Come aveva spiegato a BBC qualche mese fa il professor Marteen Ambaum, che ha lavorato al progetto di Reading, il piano è utilizzare l’elettricità per «convincere le goccioline d’acqua a unirsi e a restare coese» per formare la pioggia: un po’ come accade a volte ai capelli asciutti pettinati con una spazzola per colpa dell’elettricità statica, ha detto Ambaum.

Secondo i dati disponibili, negli ultimi anni negli Emirati Arabi Uniti sono stati svolti tra i 180 e i 245 voli all’anno per il cloud seeding.

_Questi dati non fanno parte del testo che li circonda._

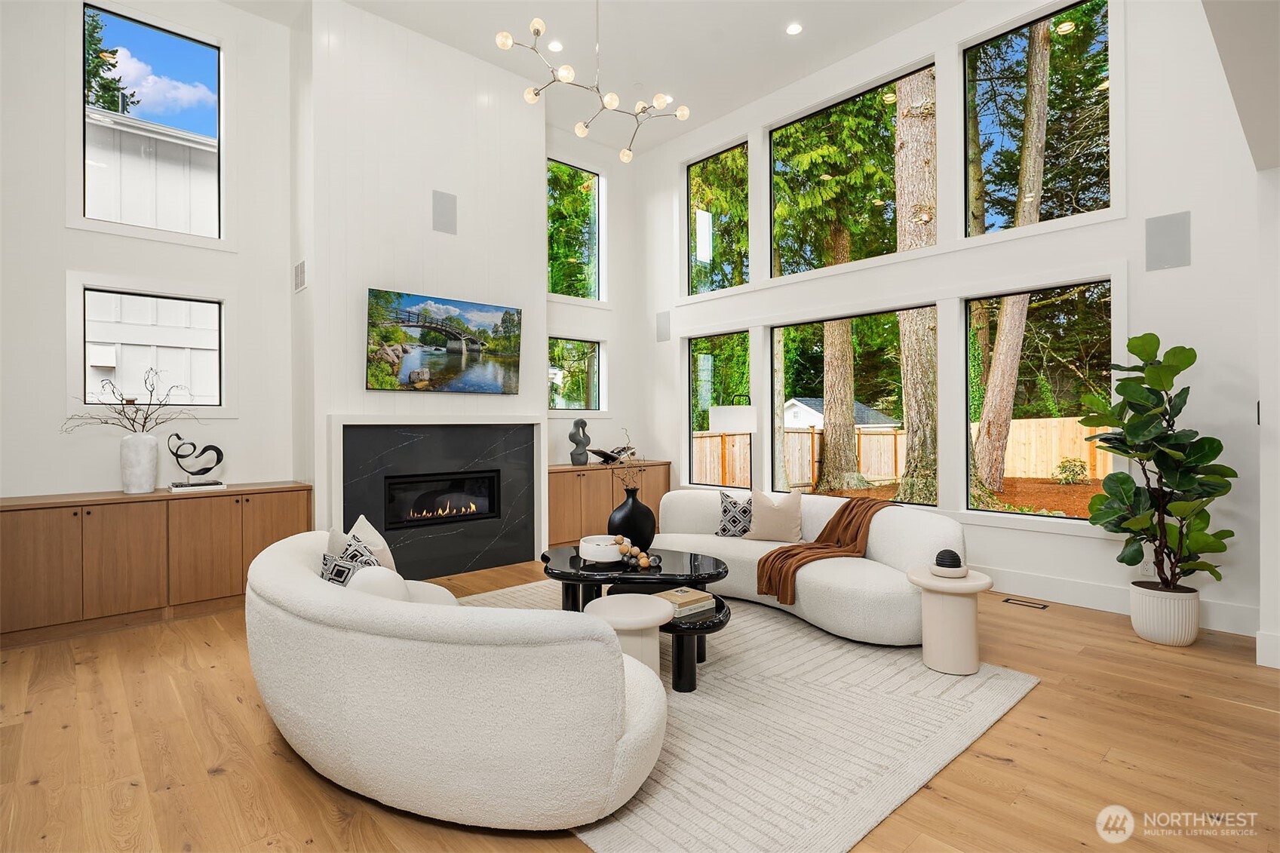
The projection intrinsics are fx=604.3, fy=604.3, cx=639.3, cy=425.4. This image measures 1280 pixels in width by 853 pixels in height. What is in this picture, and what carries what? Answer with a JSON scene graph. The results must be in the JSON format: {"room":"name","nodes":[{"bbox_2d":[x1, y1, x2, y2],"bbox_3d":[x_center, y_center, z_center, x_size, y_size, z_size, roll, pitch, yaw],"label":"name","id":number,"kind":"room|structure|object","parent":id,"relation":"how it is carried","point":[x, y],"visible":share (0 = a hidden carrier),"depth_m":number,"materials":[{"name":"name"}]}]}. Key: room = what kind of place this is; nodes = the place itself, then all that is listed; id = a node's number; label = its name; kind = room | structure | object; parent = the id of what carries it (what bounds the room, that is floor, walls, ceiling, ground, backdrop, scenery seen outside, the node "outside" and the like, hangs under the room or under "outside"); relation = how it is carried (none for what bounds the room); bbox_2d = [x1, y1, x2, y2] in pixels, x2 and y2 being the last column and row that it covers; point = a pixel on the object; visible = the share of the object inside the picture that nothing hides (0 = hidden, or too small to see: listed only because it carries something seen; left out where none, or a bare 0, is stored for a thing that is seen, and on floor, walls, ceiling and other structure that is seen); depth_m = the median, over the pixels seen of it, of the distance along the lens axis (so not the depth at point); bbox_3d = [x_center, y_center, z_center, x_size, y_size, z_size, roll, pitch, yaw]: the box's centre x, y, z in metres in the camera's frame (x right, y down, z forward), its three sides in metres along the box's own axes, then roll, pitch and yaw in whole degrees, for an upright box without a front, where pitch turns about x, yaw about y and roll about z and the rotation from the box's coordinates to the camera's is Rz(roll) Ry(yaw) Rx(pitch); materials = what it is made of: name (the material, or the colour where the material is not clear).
{"room":"living room","nodes":[
{"label":"living room","id":0,"kind":"room"},
{"bbox_2d":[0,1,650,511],"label":"left wall","id":1,"kind":"structure","parent":0,"point":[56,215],"depth_m":4.47,"materials":[{"name":"white paint"}]},
{"bbox_2d":[76,285,223,407],"bbox_3d":[-3.616,-0.560,4.513,0.871,0.830,0.084,0,0,-42],"label":"lower left window","id":2,"kind":"structure","parent":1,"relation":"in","point":[213,304],"depth_m":4.50,"materials":[{"name":"glass"}]},
{"bbox_2d":[81,0,225,240],"bbox_3d":[-3.695,-2.217,4.624,0.904,1.554,0.086,0,0,-42],"label":"upper window","id":3,"kind":"structure","parent":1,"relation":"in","point":[201,56],"depth_m":4.61,"materials":[{"name":"glass"}]},
{"bbox_2d":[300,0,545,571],"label":"fireplace wall","id":4,"kind":"structure","parent":0,"point":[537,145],"depth_m":5.05,"materials":[{"name":"white paint"}]},
{"bbox_2d":[292,258,306,292],"bbox_3d":[-2.643,-1.163,4.711,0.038,0.228,0.229,0,0,-42],"label":"wall vent","id":5,"kind":"object","parent":4,"relation":"attached to","point":[299,284],"visible":1,"depth_m":4.68,"materials":[{"name":"white metal"}]},
{"bbox_2d":[329,416,543,581],"bbox_3d":[-1.669,0.617,5.241,1.801,1.399,0.094,0,0,-42],"label":"fireplace","id":6,"kind":"object","parent":4,"relation":"in","point":[537,426],"visible":0.88,"depth_m":5.23,"materials":[{"name":"stone"}]},
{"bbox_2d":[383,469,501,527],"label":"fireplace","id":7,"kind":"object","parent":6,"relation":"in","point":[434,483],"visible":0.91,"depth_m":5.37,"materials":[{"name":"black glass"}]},
{"bbox_2d":[365,288,522,394],"bbox_3d":[-1.667,-0.682,5.238,1.377,0.808,0.064,0,0,-42],"label":"television","id":8,"kind":"object","parent":4,"relation":"attached to","point":[507,311],"visible":0.99,"depth_m":5.15,"materials":[{"name":"black"}]},
{"bbox_2d":[432,189,457,234],"bbox_3d":[-1.665,-1.811,5.140,0.209,0.344,0.032,0,0,-42],"label":"wall speaker","id":9,"kind":"object","parent":4,"relation":"attached to","point":[446,207],"visible":0.99,"depth_m":5.13,"materials":[{"name":"grey"}]},
{"bbox_2d":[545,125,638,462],"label":"back wall","id":10,"kind":"structure","parent":0,"point":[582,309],"depth_m":6.96,"materials":[{"name":"white paint"}]},
{"bbox_2d":[546,336,601,412],"bbox_3d":[-0.829,-0.569,7.003,0.917,0.863,0.091,0,0,-42],"label":"window","id":11,"kind":"structure","parent":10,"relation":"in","point":[564,406],"depth_m":7.08,"materials":[{"name":"glass"}]},
{"bbox_2d":[546,159,602,299],"bbox_3d":[-0.859,-2.287,7.206,0.953,1.591,0.090,0,0,-42],"label":"window","id":12,"kind":"structure","parent":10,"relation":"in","point":[554,250],"depth_m":7.34,"materials":[{"name":"glass"}]},
{"bbox_2d":[227,0,964,156],"bbox_3d":[0.068,-3.428,2.747,6.866,0.135,7.449,0,0,-42],"label":"ceiling","id":13,"kind":"structure","parent":0,"point":[755,95],"depth_m":5.33,"materials":[{"name":"white paint"}]},
{"bbox_2d":[547,39,563,51],"bbox_3d":[-0.728,-3.281,5.233,0.136,0.010,0.136,0,0,-42],"label":"recessed light","id":14,"kind":"object","parent":13,"relation":"in","point":[554,46],"visible":0.95,"depth_m":5.22,"materials":[{"name":"white"}]},
{"bbox_2d":[497,2,691,164],"bbox_3d":[-0.299,-2.676,4.270,1.097,1.292,1.312,0,0,35],"label":"chandelier","id":15,"kind":"object","parent":13,"relation":"hanging from","point":[624,152],"visible":0.99,"depth_m":4.22,"materials":[{"name":"metal"}]},
{"bbox_2d":[785,21,803,35],"bbox_3d":[1.281,-3.286,5.003,0.140,0.009,0.141,0,0,-42],"label":"recessed light","id":16,"kind":"object","parent":13,"relation":"in","point":[795,28],"visible":0.98,"depth_m":5.00,"materials":[{"name":"white"}]},
{"bbox_2d":[0,554,1279,852],"bbox_3d":[0.234,1.335,2.353,7.502,0.106,8.228,0,0,-42],"label":"floor","id":17,"kind":"structure","parent":0,"point":[1045,695],"depth_m":2.36,"materials":[{"name":"brown wood"}]},
{"bbox_2d":[0,481,312,645],"bbox_3d":[-3.308,0.882,4.139,1.839,0.830,0.477,0,0,-42],"label":"sideboard","id":18,"kind":"object","parent":17,"relation":"on","point":[78,506],"visible":0.89,"depth_m":3.87,"materials":[{"name":"brown wood"}]},
{"bbox_2d":[119,432,159,493],"bbox_3d":[-3.362,0.255,4.066,0.215,0.388,0.209,0,0,-42],"label":"white vase","id":19,"kind":"object","parent":18,"relation":"on","point":[148,488],"visible":0.98,"depth_m":4.00,"materials":[{"name":"white ceramic"}]},
{"bbox_2d":[61,365,197,434],"bbox_3d":[-3.342,-0.114,4.038,0.730,0.568,0.428,0,0,-42],"label":"branch","id":20,"kind":"object","parent":19,"relation":"in","point":[146,416],"visible":0.85,"depth_m":4.03,"materials":[{"name":"brown plant"}]},
{"bbox_2d":[168,479,226,492],"bbox_3d":[-3.141,0.434,4.309,0.339,0.035,0.246,0,0,-42],"label":"book","id":21,"kind":"object","parent":18,"relation":"on","point":[216,486],"visible":0.94,"depth_m":4.23,"materials":[{"name":"white paper"}]},
{"bbox_2d":[168,431,224,483],"bbox_3d":[-3.219,0.239,4.403,0.255,0.359,0.148,0,0,0],"label":"sculpture","id":22,"kind":"object","parent":21,"relation":"on","point":[176,453],"visible":1,"depth_m":4.38,"materials":[{"name":"black metal"}]},
{"bbox_2d":[548,460,670,548],"bbox_3d":[-0.450,0.861,6.668,1.755,0.861,0.489,0,0,-42],"label":"wooden cabinet","id":23,"kind":"object","parent":17,"relation":"on","point":[575,474],"visible":0.53,"depth_m":6.32,"materials":[{"name":"brown wood"}]},
{"bbox_2d":[568,417,591,465],"bbox_3d":[-0.648,0.179,6.488,0.256,0.512,0.158,0,0,-26],"label":"sculpture","id":24,"kind":"object","parent":23,"relation":"on","point":[582,424],"visible":1,"depth_m":6.44,"materials":[{"name":"grey ceramic"}]},
{"bbox_2d":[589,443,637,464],"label":"open book","id":25,"kind":"object","parent":23,"relation":"on","point":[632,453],"visible":0.96,"depth_m":6.73,"materials":[{"name":"black"}]},
{"bbox_2d":[707,396,757,488],"bbox_3d":[0.890,0.494,5.691,0.447,1.563,0.442,0,0,26],"label":"floor lamp","id":26,"kind":"object","parent":17,"relation":"on","point":[738,416],"visible":0.85,"depth_m":5.50,"materials":[{"name":"metal"}]},
{"bbox_2d":[462,577,1037,852],"bbox_3d":[0.048,1.281,3.438,2.641,0.014,3.137,0,0,-42],"label":"rug","id":27,"kind":"object","parent":17,"relation":"on","point":[732,647],"visible":0.64,"depth_m":2.50,"materials":[{"name":"carpet"}]},
{"bbox_2d":[245,531,666,833],"bbox_3d":[-0.872,0.900,2.645,1.131,0.742,2.275,0,0,-42],"label":"curved sofa","id":28,"kind":"object","parent":27,"relation":"on","point":[291,583],"visible":0.99,"depth_m":1.85,"materials":[{"name":"fabric"}]},
{"bbox_2d":[320,533,380,585],"bbox_3d":[-1.253,0.696,2.666,0.252,0.367,0.375,0,0,1],"label":"patterned pillow","id":29,"kind":"object","parent":28,"relation":"on","point":[329,578],"visible":0.38,"depth_m":2.61,"materials":[{"name":"fabric"}]},
{"bbox_2d":[346,514,397,575],"bbox_3d":[-1.363,0.677,3.034,0.233,0.433,0.459,0,0,-9],"label":"throw pillow","id":30,"kind":"object","parent":28,"relation":"on","point":[374,535],"visible":0.39,"depth_m":2.98,"materials":[{"name":"fabric"}]},
{"bbox_2d":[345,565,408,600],"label":"white pillow","id":31,"kind":"object","parent":28,"relation":"on","point":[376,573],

Domenica scorsa il sito di notizie Gulf Today aveva scritto che dall’inizio del 2021 il Centro nazionale di meteorologia aveva gestito almeno 126 operazioni, tra cui almeno 14 nell’arco dei cinque o sei giorni precedenti.

– Leggi anche: Come la Cina vuole controllare il meteo

Per ora i progetti di cloud seeding negli Emirati stanno avendo un discreto successo, ma diversi scienziati dubitano che queste tecniche possano avere un impatto significativo sulle precipitazioni, e sicuramente non senza rischi o costi eccessivi. Alcuni studi citati dall’Independent hanno dimostrato che il cloud seeding può far aumentare la produzione di pioggia dal 5 al 70 per cento, a seconda delle condizioni delle nuvole; altri citati da Vice, invece, hanno evidenziato che certi componenti contenuti negli agenti chimici impiegati per seminare le nuvole possono essere tossici per gli organismi acquatici, per esempio. Allo stesso tempo, è molto complicato capire se le nuvole che sono state seminate si sarebbero comportate diversamente senza l’intervento umano.

A ogni modo, come aveva detto a The National Omar Aly Azeedi, un esperto del Centro nazionale di meteorologia, il problema più grosso è che non è possibile determinare le possibilità di successo di un’operazione e capire quali nuvole produrranno più pioggia o quanta pioggia cadrà a priori. Per questo, oltre a finanziare vari progetti di cloud seeding, il governo sta anche investendo su diversi impianti e tecniche per preservare e trattare l’acqua piovana che precipita senza gli interventi.